Riding to class today, I heard a radio DJ sharing our weather report. He gloomily said the rain chance for tomorrow, which had been high, is dropping. And it will likely be another exquisitely sunny day here in Central Texas, with a high temperature around 80 degrees Fahrenheit. I thought, “I wish it would rain.” And, “Thank goodness it won’t stay 90 degrees,” which is today’s forecasted high.
I look at weather very differently than I did as a girl.
Or even as a young-married—when I first arrived in Central Texas, winters here were damp and shifted gradually into summer by about June. Not unlike the weather I knew in Florida, though Georgia weather was cold enough in winter to have a “proper” (differentiated) spring. Even then Central Texas was drier than my East Coast experiences; one could see it in the grey-green vegetation and the stubby trees. But the rains in winter were the same.
After continuous years of drought, those years now look fecund.
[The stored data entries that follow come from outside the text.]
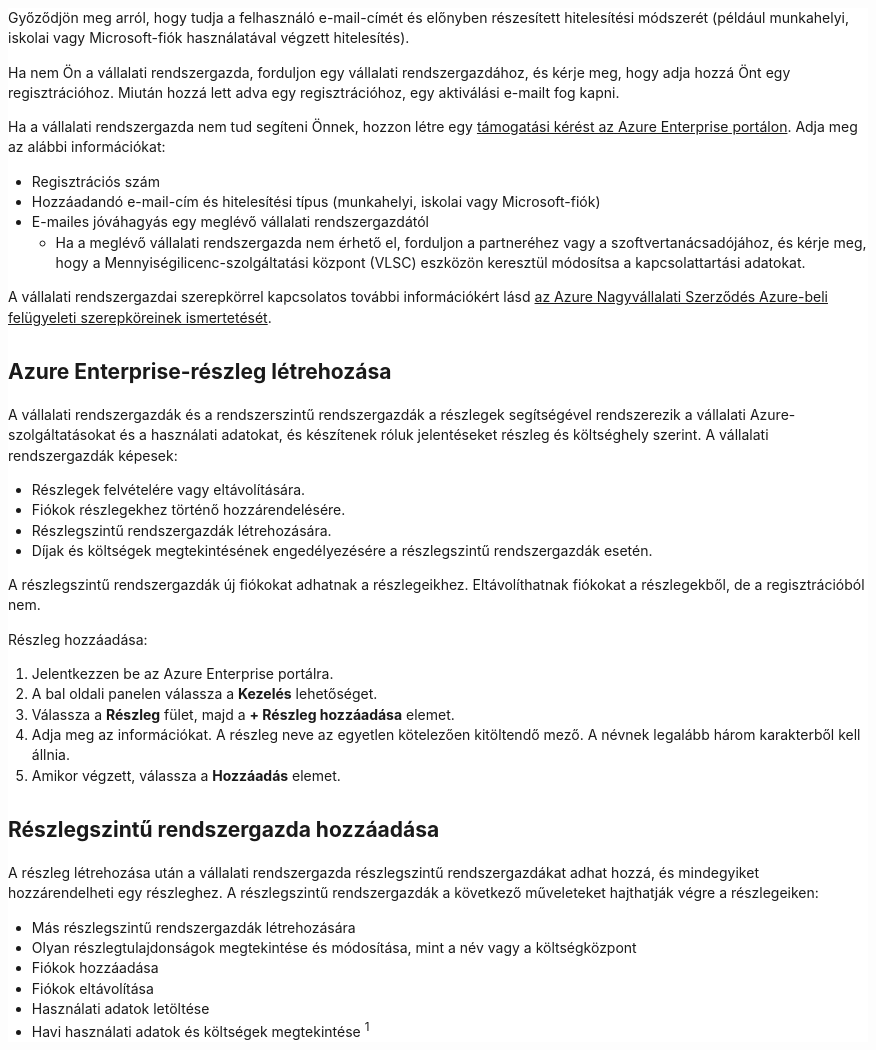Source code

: Győződjön meg arról, hogy tudja a felhasználó e-mail-címét és előnyben részesített hitelesítési módszerét (például munkahelyi, iskolai vagy Microsoft-fiók használatával végzett hitelesítés).

Ha nem Ön a vállalati rendszergazda, forduljon egy vállalati rendszergazdához, és kérje meg, hogy adja hozzá Önt egy regisztrációhoz. Miután hozzá lett adva egy regisztrációhoz, egy aktiválási e-mailt fog kapni.

Ha a vállalati rendszergazda nem tud segíteni Önnek, hozzon létre egy [támogatási kérést az Azure Enterprise portálon](https://support.microsoft.com/supportrequestform/cf791efa-485b-95a3-6fad-3daf9cd4027c). Adja meg az alábbi információkat:

- Regisztrációs szám
- Hozzáadandó e-mail-cím és hitelesítési típus (munkahelyi, iskolai vagy Microsoft-fiók)
- E-mailes jóváhagyás egy meglévő vállalati rendszergazdától
  - Ha a meglévő vállalati rendszergazda nem érhető el, forduljon a partneréhez vagy a szoftvertanácsadójához, és kérje meg, hogy a Mennyiségilicenc-szolgáltatási központ (VLSC) eszközön keresztül módosítsa a kapcsolattartási adatokat.

A vállalati rendszergazdai szerepkörrel kapcsolatos további információkért lásd [az Azure Nagyvállalati Szerződés Azure-beli felügyeleti szerepköreinek ismertetését](understand-ea-roles.md).

## <a name="create-an-azure-enterprise-department"></a>Azure Enterprise-részleg létrehozása

A vállalati rendszergazdák és a rendszerszintű rendszergazdák a részlegek segítségével rendszerezik a vállalati Azure-szolgáltatásokat és a használati adatokat, és készítenek róluk jelentéseket részleg és költséghely szerint. A vállalati rendszergazdák képesek:

- Részlegek felvételére vagy eltávolítására.
- Fiókok részlegekhez történő hozzárendelésére.
- Részlegszintű rendszergazdák létrehozására.
- Díjak és költségek megtekintésének engedélyezésére a részlegszintű rendszergazdák esetén.

A részlegszintű rendszergazdák új fiókokat adhatnak a részlegeikhez. Eltávolíthatnak fiókokat a részlegekből, de a regisztrációból nem.

Részleg hozzáadása:

1. Jelentkezzen be az Azure Enterprise portálra.
1. A bal oldali panelen válassza a **Kezelés** lehetőséget.
1. Válassza a **Részleg** fület, majd a **+ Részleg hozzáadása** elemet.
1. Adja meg az információkat.
   A részleg neve az egyetlen kötelezően kitöltendő mező. A névnek legalább három karakterből kell állnia.
1. Amikor végzett, válassza a **Hozzáadás** elemet.

## <a name="add-a-department-administrator"></a>Részlegszintű rendszergazda hozzáadása

A részleg létrehozása után a vállalati rendszergazda részlegszintű rendszergazdákat adhat hozzá, és mindegyiket hozzárendelheti egy részleghez. A részlegszintű rendszergazdák a következő műveleteket hajthatják végre a részlegeiken:

- Más részlegszintű rendszergazdák létrehozására
- Olyan részlegtulajdonságok megtekintése és módosítása, mint a név vagy a költségközpont
- Fiókok hozzáadása
- Fiókok eltávolítása
- Használati adatok letöltése
- Havi használati adatok és költségek megtekintése <sup>1</sup>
After 2011, I wince at every hot day.
In 2011, we had 90 days over 100 degrees. The 90-degree-plus days began that April, the month just now past. On the 8th. The heat didn’t quit until after September. The earth, already parched from near-continuous drought cycles beginning back in 2000, began to refuse rain—to be so hot that moisture evaporated before it could become clouds, or fall. A neighborhood near mine burned in May; I drove through smoke on my way to teach a class. A large part of the town of Bastrop burned in September.
In 2011, I began to think hard about the world described in Dune, which I read in high school. Stillsuits began to sound practical, and urgent. I lived in a world where water only came from a tap. No puddles. Many rivers had disappeared. One could walk across lakes—former lakes, that is. When all the water you can see is tap-water, it doesn’t take much imagination to see turning the tap to… nothing.
In 2000, my girls were finishing preschool. Think on this: they have not known rain to be routine since before they were five.
In 2013 we visited my high school stomping grounds, Pittsburgh PA and environs. I remember looking at the lush green mountainsides and breathing deeply; I’d been holding my breath, in a way, in my rainless landscape at home. Green and lush relaxed me into my childhood.
My youngest repeatedly commented on how the vines were coming to get her. There were too many; they were everywhere; they were closing in. My ‘lush’ feels unnatural to someone reared in a dry land.
I’m absorbing that perspective.
I can’t decide whether I’m glad I have this changed relationship with water. It feels more realistic to me than the unthinking assumption of abundance I once operated with… I mean, I started conserving water when I was about 6 because I was ecologically minded, but that was more academic than urgent. Now I’m routinely mindful; water always matters.
I miss the simple pleasure of fountains.
Water collected—and sprayed—for beauty…
How can one not look, both with longing and sadness?